De antemano se advierte el propósito de dominar el ejercicio que llevará a la propuesta en cuestión, y se pone en duda la capacidad que se le permitirá a quienes participen en la discusión. Ello, ante el carácter cerrado del grupo encargado de “la consulta”, y de la experiencia que se tuvo en la reforma judicial -misma que fue básicamente impermeable a las sugerencias y comentarios que se hicieron en el ejercicio de discusión y análisis sobre el tema-, como también ha sucedido con la rigidez del proceso legislativo para la aprobación de iniciativas, cuya característica ha sido la resistencia hacia incorporación de las recomendaciones y observaciones de la oposición.

Cierto, aun no se ha presentado la iniciativa en cuestión, pero han sido mencionados algunos de los propósitos que, se asume, la motivan. De entrada, la anima una visión unilateral, pues no se pretende la participación en el grupo organizador de personalidades que tengan autonomía; domina, como en otros casos, una pretensión de reducir el gasto público, considerando que las elecciones tienen un alto costo para las condiciones financieras del país. Por otra parte, se menciona la intención de reducir a los plurinominales o legisladores que llegan al Congreso sin haber obtenido el triunfo en sus distritos, para el caso de los diputados, o en sus entidades federativas, tratándose de los senadores.

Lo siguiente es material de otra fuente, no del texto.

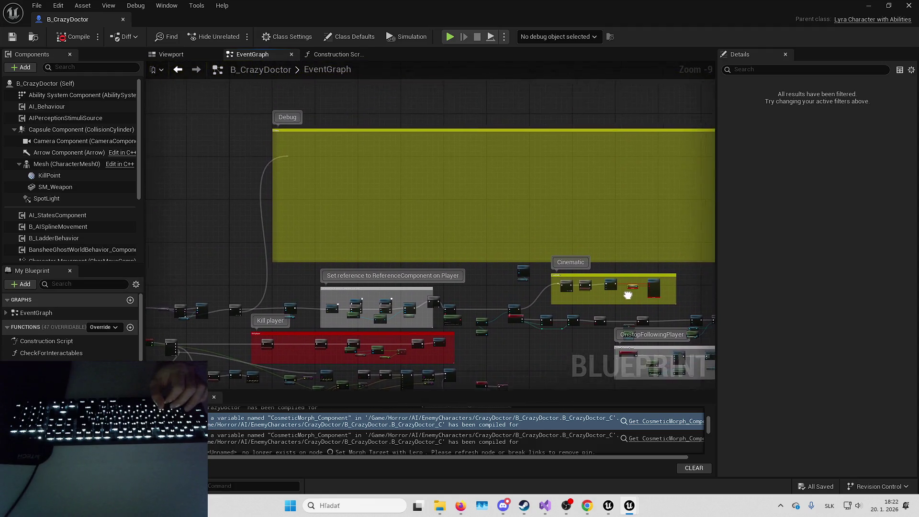
click(282, 171)
key(Delete)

Resulta claro que la postura que de entrada se advierte en torno de tales posiciones, niega el proceso que llevó a la formulación de las reglas vigentes, en el sentido de una larga asimilación de experiencias producto del examen de disposiciones que se sucedieron a través del tiempo, para finalmente arribar a las reglas vigentes que son expresión de procesos complejos de discusión y acuerdos.

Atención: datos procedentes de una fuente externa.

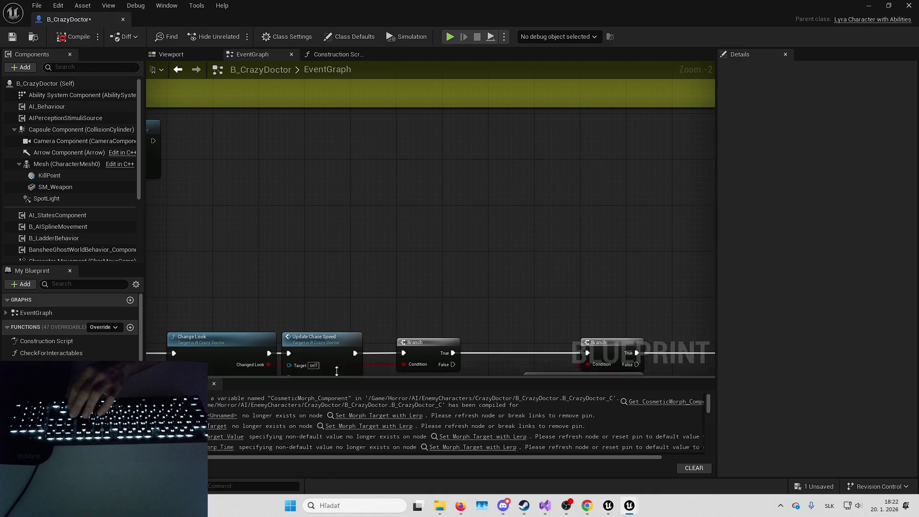
drag(337, 393, 340, 326)
click(383, 363)
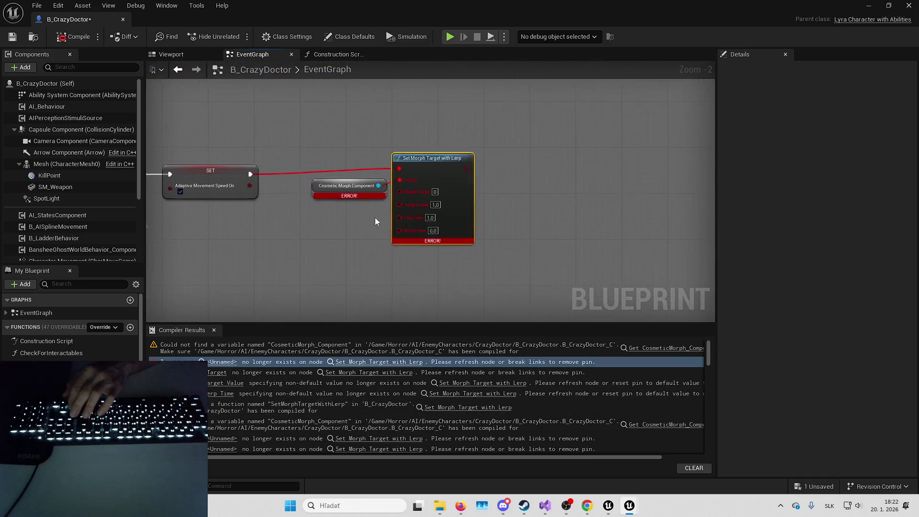
scroll(67, 187, down, 2)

En el rubro del sistema electoral -que actualmente se define como uno de carácter mixto con predominancia mayoritaria y que incorpora la representación proporcional-, destaca el aprendizaje de prácticas establecidas desde 1963 que, con los diputados de partido, buscaron abrir la representación política en la Cámara de Diputados a la participación de distintas fuerzas políticas; como se sabe, con la reforma de 1977, evolucionó el sistema para garantizar que cuando menos el 25% de la cámara tuviera la representación opositora, lo que significó que en su conformación de 400 diputados, un mínimo de 100 correspondieran a la oposición.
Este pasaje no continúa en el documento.